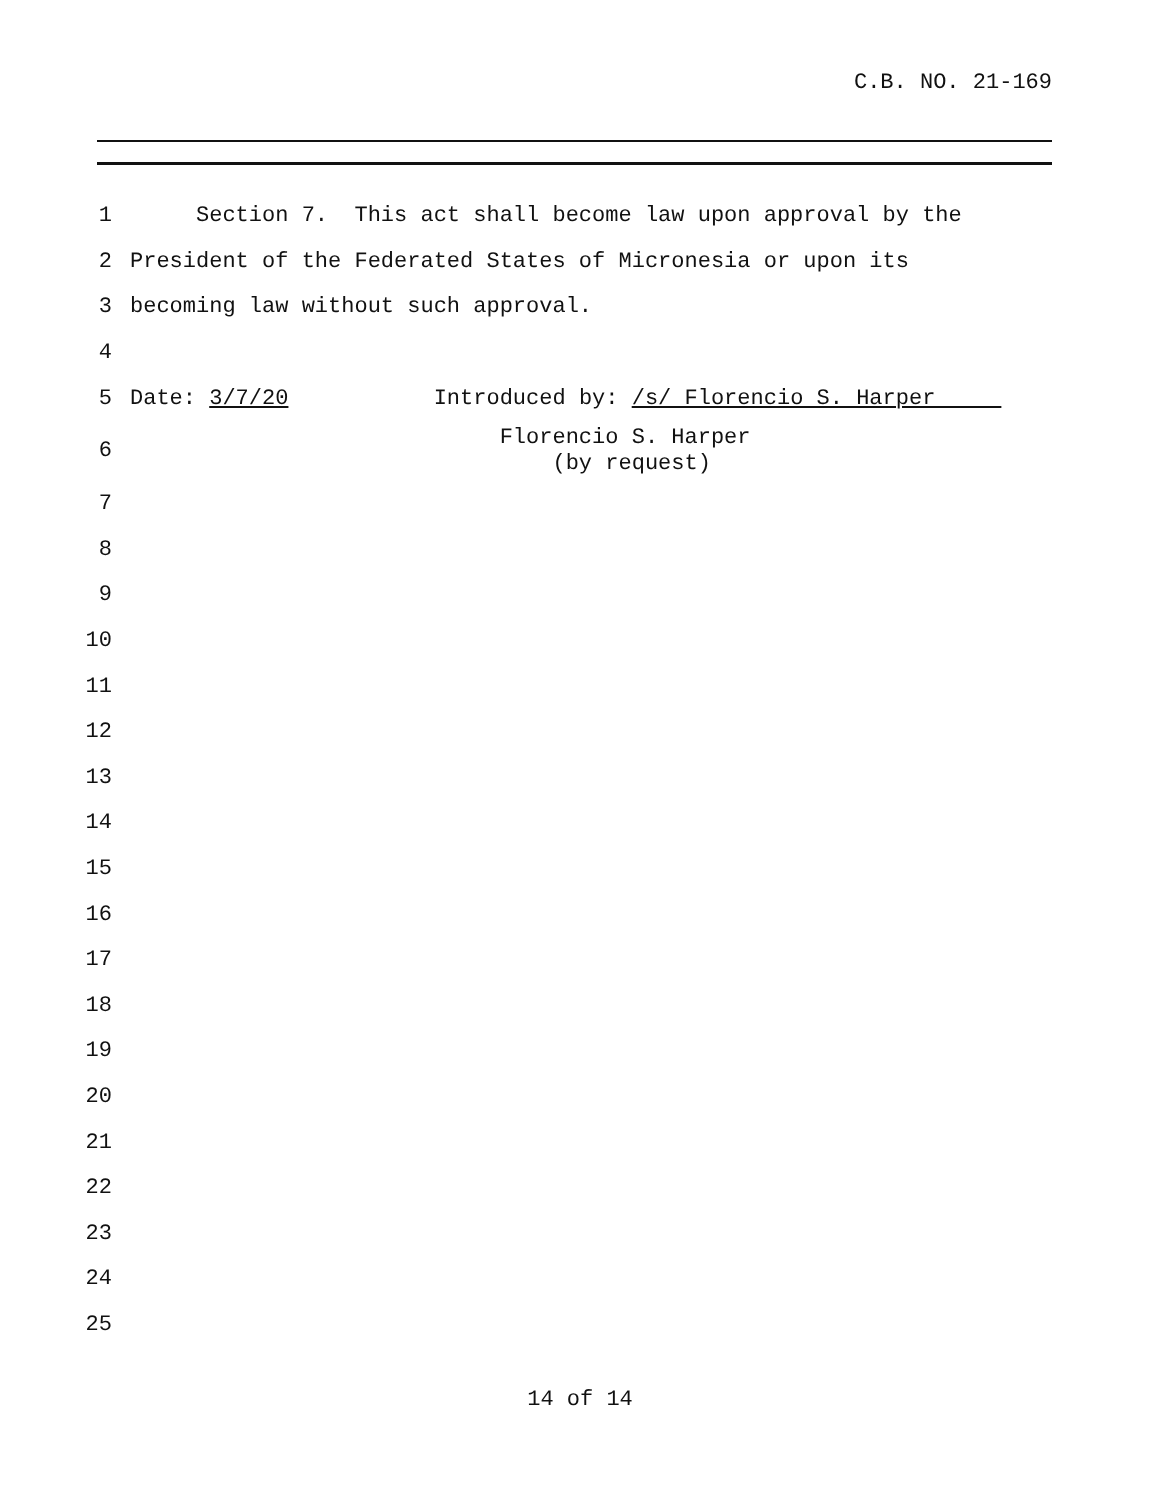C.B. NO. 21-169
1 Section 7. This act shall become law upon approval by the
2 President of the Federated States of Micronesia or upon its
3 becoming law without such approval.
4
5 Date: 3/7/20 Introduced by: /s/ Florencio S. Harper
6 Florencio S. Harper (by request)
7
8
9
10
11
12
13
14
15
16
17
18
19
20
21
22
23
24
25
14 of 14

...

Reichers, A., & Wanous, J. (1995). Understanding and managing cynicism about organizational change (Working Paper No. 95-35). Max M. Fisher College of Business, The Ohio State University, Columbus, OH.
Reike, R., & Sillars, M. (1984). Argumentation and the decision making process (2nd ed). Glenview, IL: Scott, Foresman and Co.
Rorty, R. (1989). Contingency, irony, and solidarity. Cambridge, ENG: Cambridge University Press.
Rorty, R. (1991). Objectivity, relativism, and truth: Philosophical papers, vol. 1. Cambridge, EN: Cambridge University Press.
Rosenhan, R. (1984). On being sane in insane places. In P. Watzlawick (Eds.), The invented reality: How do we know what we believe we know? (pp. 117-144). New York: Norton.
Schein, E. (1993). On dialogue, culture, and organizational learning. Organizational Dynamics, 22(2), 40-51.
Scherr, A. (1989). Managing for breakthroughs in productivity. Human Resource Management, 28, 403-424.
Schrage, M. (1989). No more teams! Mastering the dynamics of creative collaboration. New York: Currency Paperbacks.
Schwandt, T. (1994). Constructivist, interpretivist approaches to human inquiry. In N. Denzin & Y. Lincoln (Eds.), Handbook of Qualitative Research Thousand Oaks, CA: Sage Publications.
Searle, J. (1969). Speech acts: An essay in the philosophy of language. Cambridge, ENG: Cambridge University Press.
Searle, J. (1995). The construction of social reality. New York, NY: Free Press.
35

---

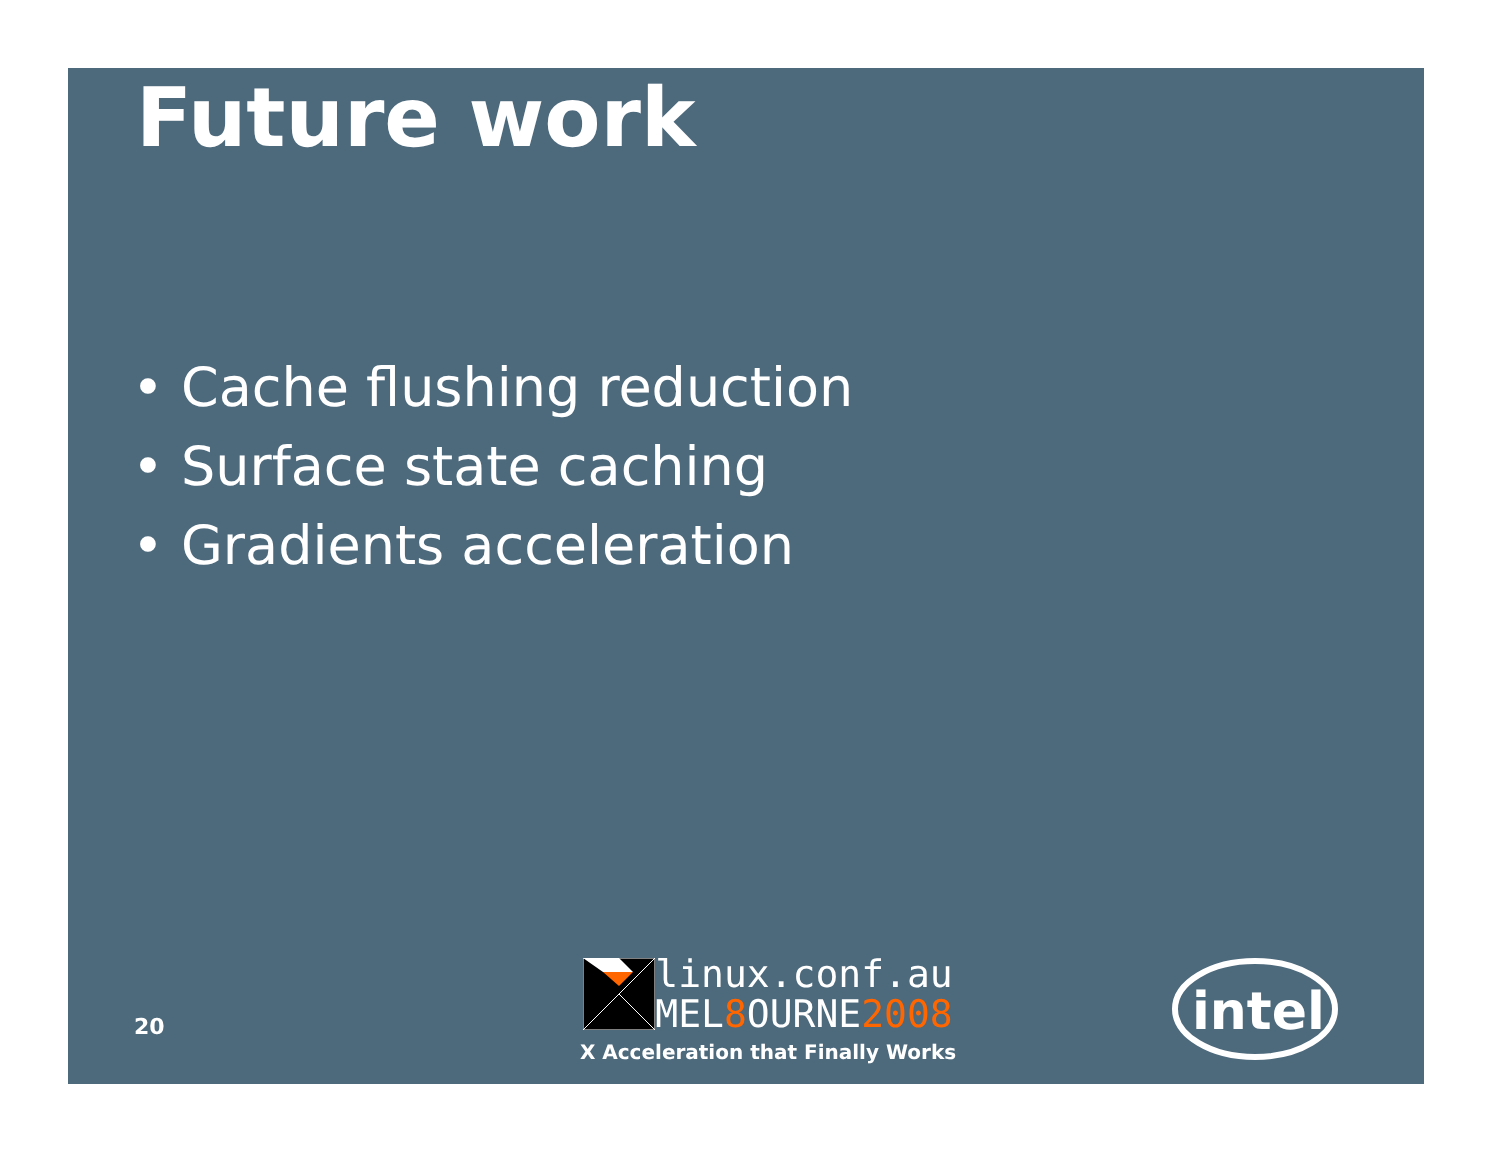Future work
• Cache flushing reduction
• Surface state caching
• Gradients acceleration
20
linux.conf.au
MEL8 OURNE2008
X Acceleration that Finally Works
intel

### Instructions to follow:
Search the data for "Cambridge". Copy each line that has it.

### Exercise solution:
Rorty, R. (1989). Contingency, irony, and solidarity. Cambridge, ENG: Cambridge University Press.
Rorty, R. (1991). Objectivity, relativism, and truth: Philosophical papers, vol. 1. Cambridge, EN: Cambridge University Press.
Searle, J. (1969). Speech acts: An essay in the philosophy of language. Cambridge, ENG: Cambridge University Press.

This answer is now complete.